%%

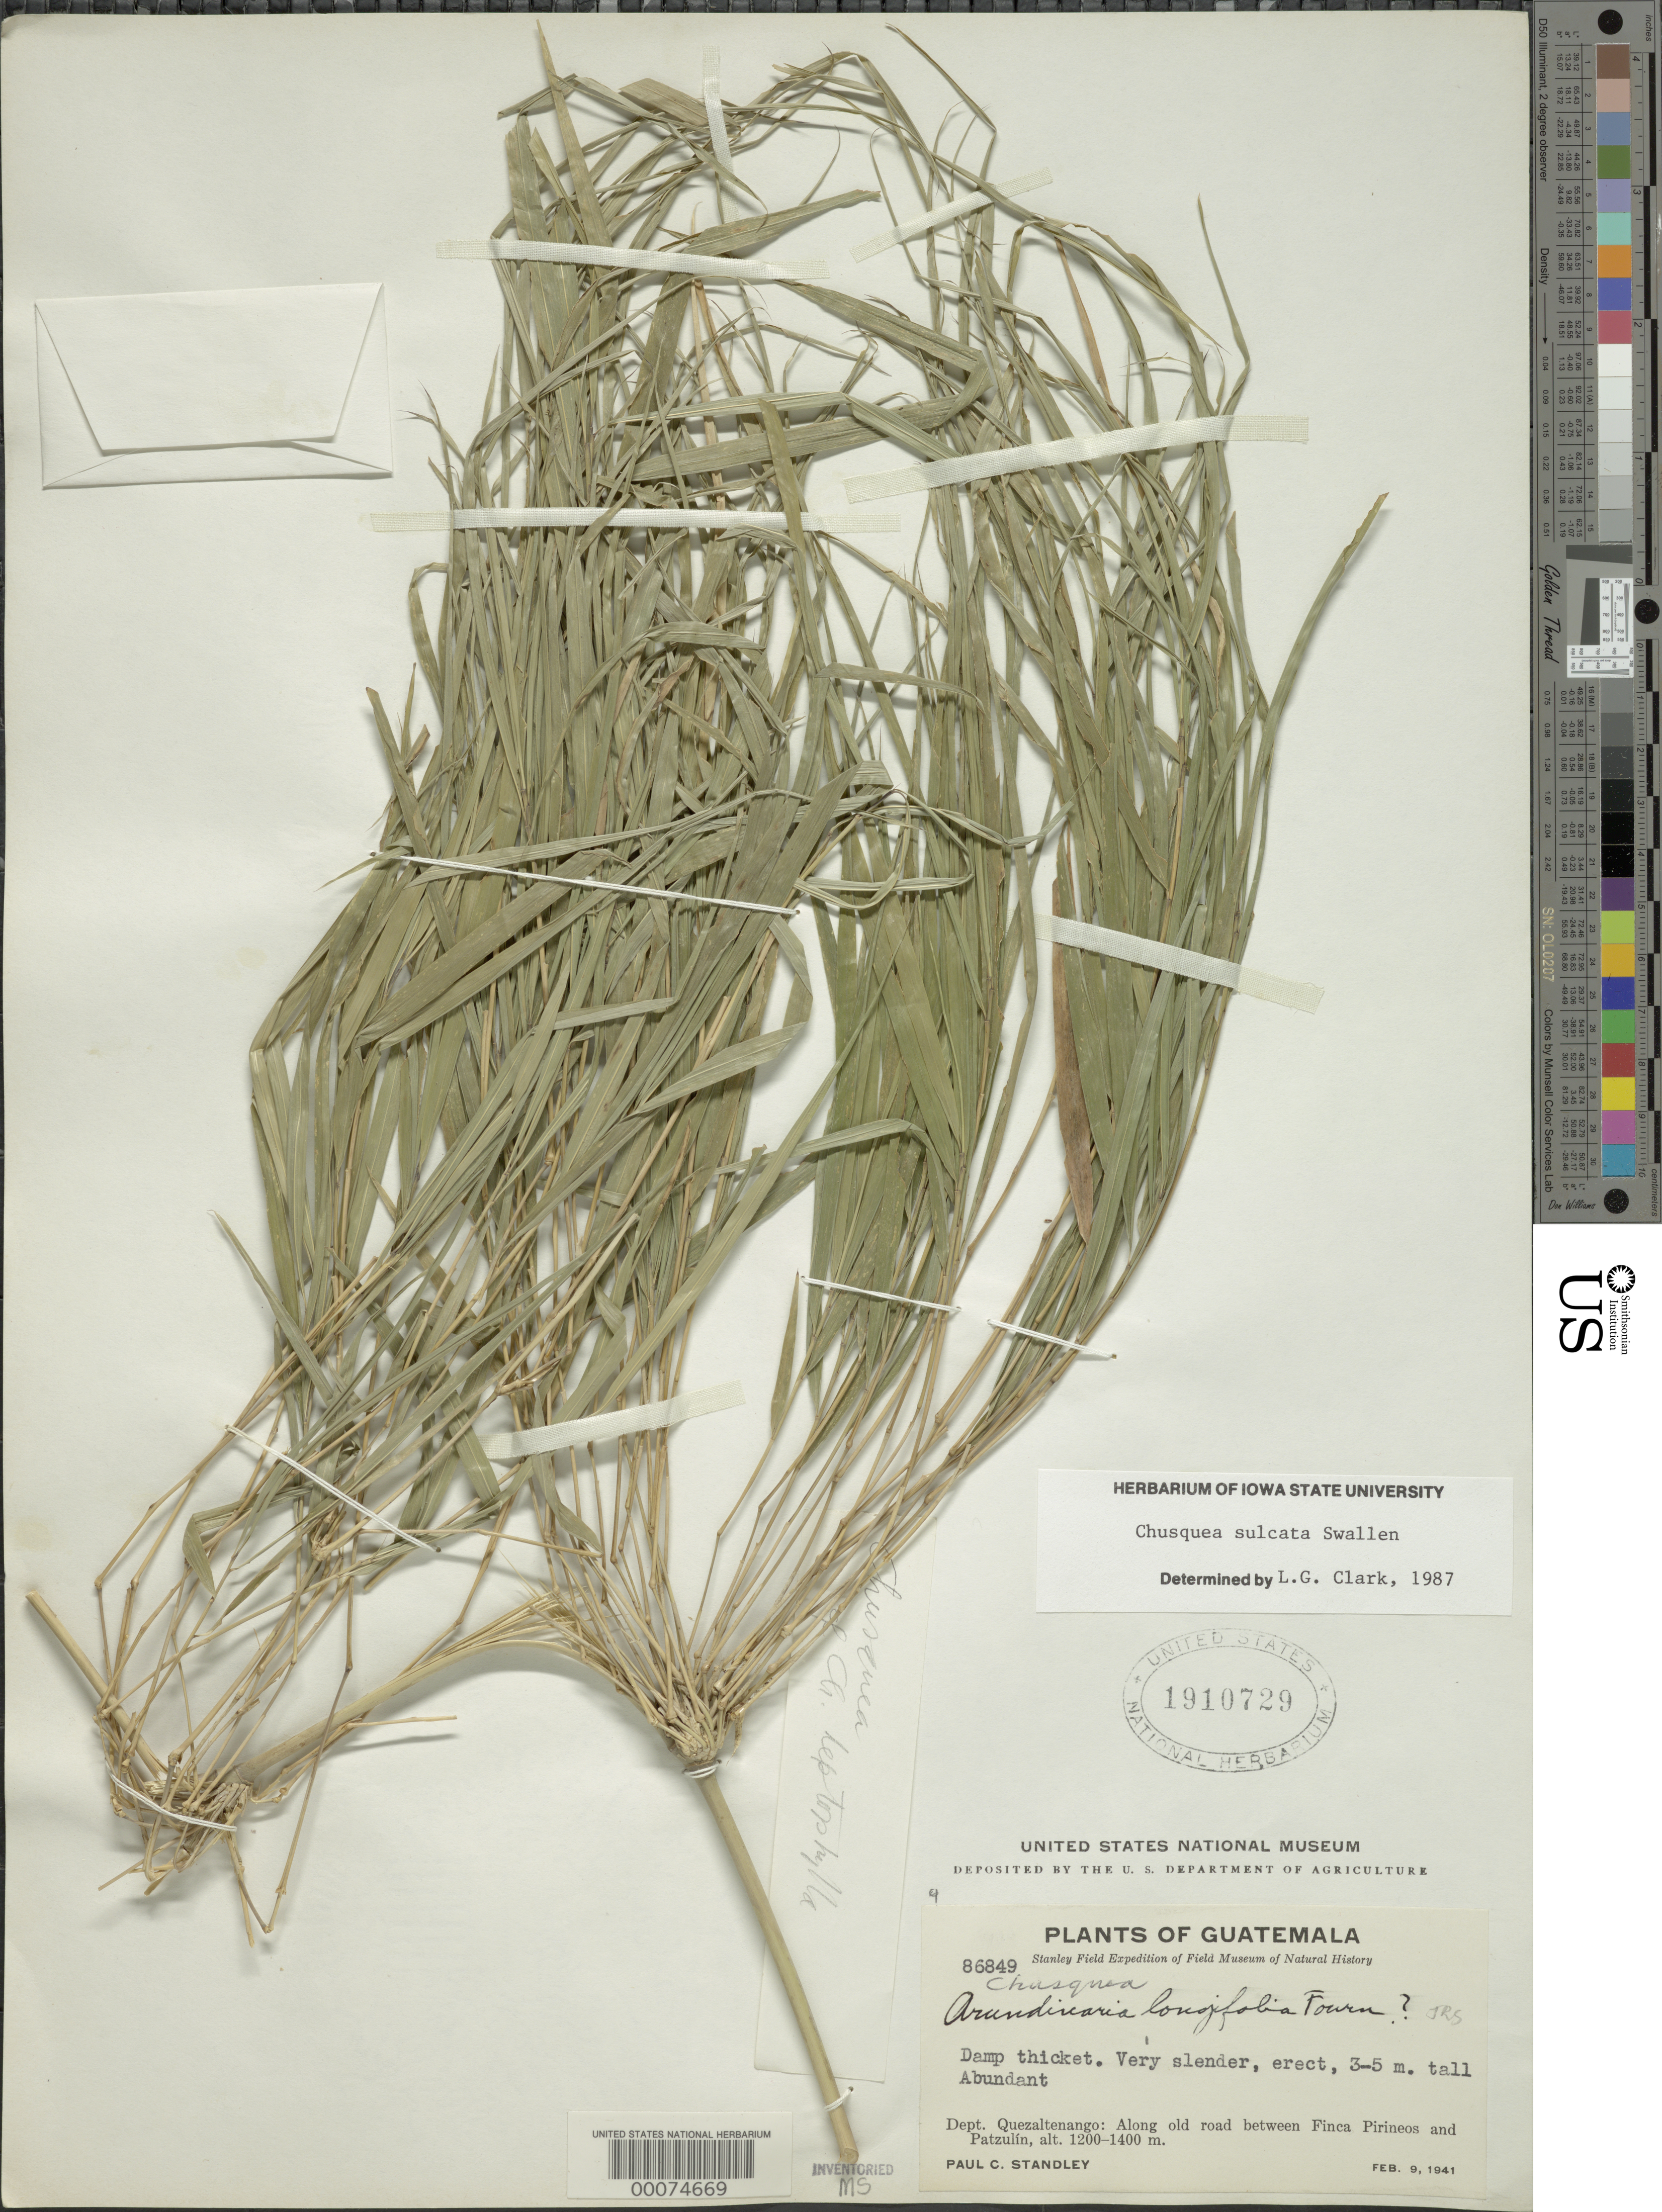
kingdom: Plantae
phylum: Tracheophyta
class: Liliopsida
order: Poales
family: Poaceae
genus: Chusquea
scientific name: Chusquea sulcata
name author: Swallen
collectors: P. C. Standley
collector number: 86849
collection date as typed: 09 Feb 1941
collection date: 1941-02-09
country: Guatemala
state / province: Quetzaltenango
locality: Finca Pirineos, Patzulin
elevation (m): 1200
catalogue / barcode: US 1910729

%%

• _CHALLENGE_: Reproduce the items word for word, starting at the line that contains "collectors: P. C. Standley" and ending with the last line of the items.

• _REPLY TO THE TASK_:
collectors: P. C. Standley
collector number: 86849
collection date as typed: 09 Feb 1941
collection date: 1941-02-09
country: Guatemala
state / province: Quetzaltenango
locality: Finca Pirineos, Patzulin
elevation (m): 1200
catalogue / barcode: US 1910729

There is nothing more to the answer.